* Work order *
Reproduce the entries that follow verbatim, down to the final line.

* Data in this exercise *
-------------------------
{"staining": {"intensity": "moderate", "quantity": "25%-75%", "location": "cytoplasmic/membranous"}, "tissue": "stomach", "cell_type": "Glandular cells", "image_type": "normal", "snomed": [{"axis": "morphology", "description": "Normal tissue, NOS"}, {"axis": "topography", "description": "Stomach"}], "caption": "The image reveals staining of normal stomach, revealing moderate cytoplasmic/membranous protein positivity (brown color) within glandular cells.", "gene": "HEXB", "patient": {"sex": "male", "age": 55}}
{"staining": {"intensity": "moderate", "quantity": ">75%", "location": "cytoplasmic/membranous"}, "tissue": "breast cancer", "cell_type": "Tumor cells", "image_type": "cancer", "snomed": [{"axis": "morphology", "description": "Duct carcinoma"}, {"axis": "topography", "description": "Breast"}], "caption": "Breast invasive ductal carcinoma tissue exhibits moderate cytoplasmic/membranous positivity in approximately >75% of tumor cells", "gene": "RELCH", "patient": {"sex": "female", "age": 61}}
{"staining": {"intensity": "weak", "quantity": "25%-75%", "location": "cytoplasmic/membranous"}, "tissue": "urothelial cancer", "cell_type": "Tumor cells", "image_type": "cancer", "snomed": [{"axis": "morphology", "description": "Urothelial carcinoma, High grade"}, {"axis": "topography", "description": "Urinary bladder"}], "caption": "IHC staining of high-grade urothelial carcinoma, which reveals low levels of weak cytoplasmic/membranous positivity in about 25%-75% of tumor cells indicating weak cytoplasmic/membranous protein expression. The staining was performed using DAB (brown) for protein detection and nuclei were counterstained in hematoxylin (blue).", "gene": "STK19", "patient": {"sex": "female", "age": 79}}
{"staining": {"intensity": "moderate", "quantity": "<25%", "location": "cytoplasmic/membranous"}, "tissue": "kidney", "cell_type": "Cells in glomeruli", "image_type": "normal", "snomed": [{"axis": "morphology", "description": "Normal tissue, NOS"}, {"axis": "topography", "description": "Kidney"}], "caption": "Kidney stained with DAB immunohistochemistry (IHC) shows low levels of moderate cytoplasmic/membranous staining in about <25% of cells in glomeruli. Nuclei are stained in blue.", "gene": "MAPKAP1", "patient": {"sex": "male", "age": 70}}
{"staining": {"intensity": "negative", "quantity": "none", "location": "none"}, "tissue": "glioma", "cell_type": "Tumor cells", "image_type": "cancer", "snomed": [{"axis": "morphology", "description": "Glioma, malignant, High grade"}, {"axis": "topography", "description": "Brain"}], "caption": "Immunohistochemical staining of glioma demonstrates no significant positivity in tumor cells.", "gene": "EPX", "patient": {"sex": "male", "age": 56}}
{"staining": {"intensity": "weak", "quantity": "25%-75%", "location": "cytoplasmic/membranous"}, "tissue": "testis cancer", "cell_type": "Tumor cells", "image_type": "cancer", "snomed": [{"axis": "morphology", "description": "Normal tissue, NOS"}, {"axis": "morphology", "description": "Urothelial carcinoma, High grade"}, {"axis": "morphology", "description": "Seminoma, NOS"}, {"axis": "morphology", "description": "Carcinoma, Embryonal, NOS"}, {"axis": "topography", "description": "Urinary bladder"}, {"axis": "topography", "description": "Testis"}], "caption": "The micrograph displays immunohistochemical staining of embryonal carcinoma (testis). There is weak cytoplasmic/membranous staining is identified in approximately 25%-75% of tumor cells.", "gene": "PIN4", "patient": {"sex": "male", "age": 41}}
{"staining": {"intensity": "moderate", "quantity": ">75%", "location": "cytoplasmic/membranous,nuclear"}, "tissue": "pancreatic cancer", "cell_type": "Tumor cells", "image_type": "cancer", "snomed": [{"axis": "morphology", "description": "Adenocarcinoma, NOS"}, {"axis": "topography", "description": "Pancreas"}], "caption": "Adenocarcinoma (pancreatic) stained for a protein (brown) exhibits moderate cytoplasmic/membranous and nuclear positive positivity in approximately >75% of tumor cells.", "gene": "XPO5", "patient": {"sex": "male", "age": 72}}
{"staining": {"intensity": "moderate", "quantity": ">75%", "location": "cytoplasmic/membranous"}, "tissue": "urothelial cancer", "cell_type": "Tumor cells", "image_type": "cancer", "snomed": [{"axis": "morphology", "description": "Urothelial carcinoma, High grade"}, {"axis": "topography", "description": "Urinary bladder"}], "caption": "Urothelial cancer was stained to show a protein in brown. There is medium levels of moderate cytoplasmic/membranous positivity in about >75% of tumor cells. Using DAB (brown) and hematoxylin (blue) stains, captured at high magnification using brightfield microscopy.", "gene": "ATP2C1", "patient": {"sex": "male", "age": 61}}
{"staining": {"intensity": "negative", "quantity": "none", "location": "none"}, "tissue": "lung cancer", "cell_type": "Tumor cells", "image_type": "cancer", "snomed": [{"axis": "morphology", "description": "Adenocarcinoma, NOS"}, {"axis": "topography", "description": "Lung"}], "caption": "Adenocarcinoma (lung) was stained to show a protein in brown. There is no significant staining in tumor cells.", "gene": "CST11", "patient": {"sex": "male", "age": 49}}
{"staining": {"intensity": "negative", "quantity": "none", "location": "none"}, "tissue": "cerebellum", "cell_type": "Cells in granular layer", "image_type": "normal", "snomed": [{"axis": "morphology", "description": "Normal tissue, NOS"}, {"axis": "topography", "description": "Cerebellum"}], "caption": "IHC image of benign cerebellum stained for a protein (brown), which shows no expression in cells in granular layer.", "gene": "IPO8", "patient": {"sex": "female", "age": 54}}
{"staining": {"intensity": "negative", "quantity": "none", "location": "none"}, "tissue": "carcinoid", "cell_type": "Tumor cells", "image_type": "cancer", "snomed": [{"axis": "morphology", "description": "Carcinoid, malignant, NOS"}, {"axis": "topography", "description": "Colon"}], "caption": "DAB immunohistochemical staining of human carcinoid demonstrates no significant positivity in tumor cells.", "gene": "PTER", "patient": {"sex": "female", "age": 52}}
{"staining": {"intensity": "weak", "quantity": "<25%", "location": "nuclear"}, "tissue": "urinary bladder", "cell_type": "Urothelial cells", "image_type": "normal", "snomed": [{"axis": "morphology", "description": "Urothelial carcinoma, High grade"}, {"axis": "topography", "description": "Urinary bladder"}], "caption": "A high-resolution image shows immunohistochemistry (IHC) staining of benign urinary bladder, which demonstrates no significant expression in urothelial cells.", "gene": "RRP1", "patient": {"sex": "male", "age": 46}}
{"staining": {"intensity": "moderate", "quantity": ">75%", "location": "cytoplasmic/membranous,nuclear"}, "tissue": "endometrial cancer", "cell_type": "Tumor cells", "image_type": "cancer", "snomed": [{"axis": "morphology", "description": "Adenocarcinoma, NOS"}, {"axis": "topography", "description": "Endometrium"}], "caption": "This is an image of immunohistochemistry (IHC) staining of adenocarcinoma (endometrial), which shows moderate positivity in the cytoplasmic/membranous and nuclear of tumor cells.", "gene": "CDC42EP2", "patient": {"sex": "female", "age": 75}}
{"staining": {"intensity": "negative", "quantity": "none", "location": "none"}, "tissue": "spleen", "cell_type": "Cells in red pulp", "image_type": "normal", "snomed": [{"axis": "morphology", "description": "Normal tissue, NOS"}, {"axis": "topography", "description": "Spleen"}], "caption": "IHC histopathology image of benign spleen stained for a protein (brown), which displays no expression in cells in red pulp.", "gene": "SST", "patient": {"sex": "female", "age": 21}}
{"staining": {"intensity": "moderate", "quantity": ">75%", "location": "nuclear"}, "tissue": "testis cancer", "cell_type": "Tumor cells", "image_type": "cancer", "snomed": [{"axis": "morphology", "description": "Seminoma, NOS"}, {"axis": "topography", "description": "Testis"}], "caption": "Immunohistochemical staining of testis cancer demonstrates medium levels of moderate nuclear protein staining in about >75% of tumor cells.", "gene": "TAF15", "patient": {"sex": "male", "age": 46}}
-------------------------
* Output for this exercise *
{"staining": {"intensity": "moderate", "quantity": "25%-75%", "location": "cytoplasmic/membranous"}, "tissue": "stomach", "cell_type": "Glandular cells", "image_type": "normal", "snomed": [{"axis": "morphology", "description": "Normal tissue, NOS"}, {"axis": "topography", "description": "Stomach"}], "caption": "The image reveals staining of normal stomach, revealing moderate cytoplasmic/membranous protein positivity (brown color) within glandular cells.", "gene": "HEXB", "patient": {"sex": "male", "age": 55}}
{"staining": {"intensity": "moderate", "quantity": ">75%", "location": "cytoplasmic/membranous"}, "tissue": "breast cancer", "cell_type": "Tumor cells", "image_type": "cancer", "snomed": [{"axis": "morphology", "description": "Duct carcinoma"}, {"axis": "topography", "description": "Breast"}], "caption": "Breast invasive ductal carcinoma tissue exhibits moderate cytoplasmic/membranous positivity in approximately >75% of tumor cells", "gene": "RELCH", "patient": {"sex": "female", "age": 61}}
{"staining": {"intensity": "weak", "quantity": "25%-75%", "location": "cytoplasmic/membranous"}, "tissue": "urothelial cancer", "cell_type": "Tumor cells", "image_type": "cancer", "snomed": [{"axis": "morphology", "description": "Urothelial carcinoma, High grade"}, {"axis": "topography", "description": "Urinary bladder"}], "caption": "IHC staining of high-grade urothelial carcinoma, which reveals low levels of weak cytoplasmic/membranous positivity in about 25%-75% of tumor cells indicating weak cytoplasmic/membranous protein expression. The staining was performed using DAB (brown) for protein detection and nuclei were counterstained in hematoxylin (blue).", "gene": "STK19", "patient": {"sex": "female", "age": 79}}
{"staining": {"intensity": "moderate", "quantity": "<25%", "location": "cytoplasmic/membranous"}, "tissue": "kidney", "cell_type": "Cells in glomeruli", "image_type": "normal", "snomed": [{"axis": "morphology", "description": "Normal tissue, NOS"}, {"axis": "topography", "description": "Kidney"}], "caption": "Kidney stained with DAB immunohistochemistry (IHC) shows low levels of moderate cytoplasmic/membranous staining in about <25% of cells in glomeruli. Nuclei are stained in blue.", "gene": "MAPKAP1", "patient": {"sex": "male", "age": 70}}
{"staining": {"intensity": "negative", "quantity": "none", "location": "none"}, "tissue": "glioma", "cell_type": "Tumor cells", "image_type": "cancer", "snomed": [{"axis": "morphology", "description": "Glioma, malignant, High grade"}, {"axis": "topography", "description": "Brain"}], "caption": "Immunohistochemical staining of glioma demonstrates no significant positivity in tumor cells.", "gene": "EPX", "patient": {"sex": "male", "age": 56}}
{"staining": {"intensity": "weak", "quantity": "25%-75%", "location": "cytoplasmic/membranous"}, "tissue": "testis cancer", "cell_type": "Tumor cells", "image_type": "cancer", "snomed": [{"axis": "morphology", "description": "Normal tissue, NOS"}, {"axis": "morphology", "description": "Urothelial carcinoma, High grade"}, {"axis": "morphology", "description": "Seminoma, NOS"}, {"axis": "morphology", "description": "Carcinoma, Embryonal, NOS"}, {"axis": "topography", "description": "Urinary bladder"}, {"axis": "topography", "description": "Testis"}], "caption": "The micrograph displays immunohistochemical staining of embryonal carcinoma (testis). There is weak cytoplasmic/membranous staining is identified in approximately 25%-75% of tumor cells.", "gene": "PIN4", "patient": {"sex": "male", "age": 41}}
{"staining": {"intensity": "moderate", "quantity": ">75%", "location": "cytoplasmic/membranous,nuclear"}, "tissue": "pancreatic cancer", "cell_type": "Tumor cells", "image_type": "cancer", "snomed": [{"axis": "morphology", "description": "Adenocarcinoma, NOS"}, {"axis": "topography", "description": "Pancreas"}], "caption": "Adenocarcinoma (pancreatic) stained for a protein (brown) exhibits moderate cytoplasmic/membranous and nuclear positive positivity in approximately >75% of tumor cells.", "gene": "XPO5", "patient": {"sex": "male", "age": 72}}
{"staining": {"intensity": "moderate", "quantity": ">75%", "location": "cytoplasmic/membranous"}, "tissue": "urothelial cancer", "cell_type": "Tumor cells", "image_type": "cancer", "snomed": [{"axis": "morphology", "description": "Urothelial carcinoma, High grade"}, {"axis": "topography", "description": "Urinary bladder"}], "caption": "Urothelial cancer was stained to show a protein in brown. There is medium levels of moderate cytoplasmic/membranous positivity in about >75% of tumor cells. Using DAB (brown) and hematoxylin (blue) stains, captured at high magnification using brightfield microscopy.", "gene": "ATP2C1", "patient": {"sex": "male", "age": 61}}
{"staining": {"intensity": "negative", "quantity": "none", "location": "none"}, "tissue": "lung cancer", "cell_type": "Tumor cells", "image_type": "cancer", "snomed": [{"axis": "morphology", "description": "Adenocarcinoma, NOS"}, {"axis": "topography", "description": "Lung"}], "caption": "Adenocarcinoma (lung) was stained to show a protein in brown. There is no significant staining in tumor cells.", "gene": "CST11", "patient": {"sex": "male", "age": 49}}
{"staining": {"intensity": "negative", "quantity": "none", "location": "none"}, "tissue": "cerebellum", "cell_type": "Cells in granular layer", "image_type": "normal", "snomed": [{"axis": "morphology", "description": "Normal tissue, NOS"}, {"axis": "topography", "description": "Cerebellum"}], "caption": "IHC image of benign cerebellum stained for a protein (brown), which shows no expression in cells in granular layer.", "gene": "IPO8", "patient": {"sex": "female", "age": 54}}
{"staining": {"intensity": "negative", "quantity": "none", "location": "none"}, "tissue": "carcinoid", "cell_type": "Tumor cells", "image_type": "cancer", "snomed": [{"axis": "morphology", "description": "Carcinoid, malignant, NOS"}, {"axis": "topography", "description": "Colon"}], "caption": "DAB immunohistochemical staining of human carcinoid demonstrates no significant positivity in tumor cells.", "gene": "PTER", "patient": {"sex": "female", "age": 52}}
{"staining": {"intensity": "weak", "quantity": "<25%", "location": "nuclear"}, "tissue": "urinary bladder", "cell_type": "Urothelial cells", "image_type": "normal", "snomed": [{"axis": "morphology", "description": "Urothelial carcinoma, High grade"}, {"axis": "topography", "description": "Urinary bladder"}], "caption": "A high-resolution image shows immunohistochemistry (IHC) staining of benign urinary bladder, which demonstrates no significant expression in urothelial cells.", "gene": "RRP1", "patient": {"sex": "male", "age": 46}}
{"staining": {"intensity": "moderate", "quantity": ">75%", "location": "cytoplasmic/membranous,nuclear"}, "tissue": "endometrial cancer", "cell_type": "Tumor cells", "image_type": "cancer", "snomed": [{"axis": "morphology", "description": "Adenocarcinoma, NOS"}, {"axis": "topography", "description": "Endometrium"}], "caption": "This is an image of immunohistochemistry (IHC) staining of adenocarcinoma (endometrial), which shows moderate positivity in the cytoplasmic/membranous and nuclear of tumor cells.", "gene": "CDC42EP2", "patient": {"sex": "female", "age": 75}}
{"staining": {"intensity": "negative", "quantity": "none", "location": "none"}, "tissue": "spleen", "cell_type": "Cells in red pulp", "image_type": "normal", "snomed": [{"axis": "morphology", "description": "Normal tissue, NOS"}, {"axis": "topography", "description": "Spleen"}], "caption": "IHC histopathology image of benign spleen stained for a protein (brown), which displays no expression in cells in red pulp.", "gene": "SST", "patient": {"sex": "female", "age": 21}}
{"staining": {"intensity": "moderate", "quantity": ">75%", "location": "nuclear"}, "tissue": "testis cancer", "cell_type": "Tumor cells", "image_type": "cancer", "snomed": [{"axis": "morphology", "description": "Seminoma, NOS"}, {"axis": "topography", "description": "Testis"}], "caption": "Immunohistochemical staining of testis cancer demonstrates medium levels of moderate nuclear protein staining in about >75% of tumor cells.", "gene": "TAF15", "patient": {"sex": "male", "age": 46}}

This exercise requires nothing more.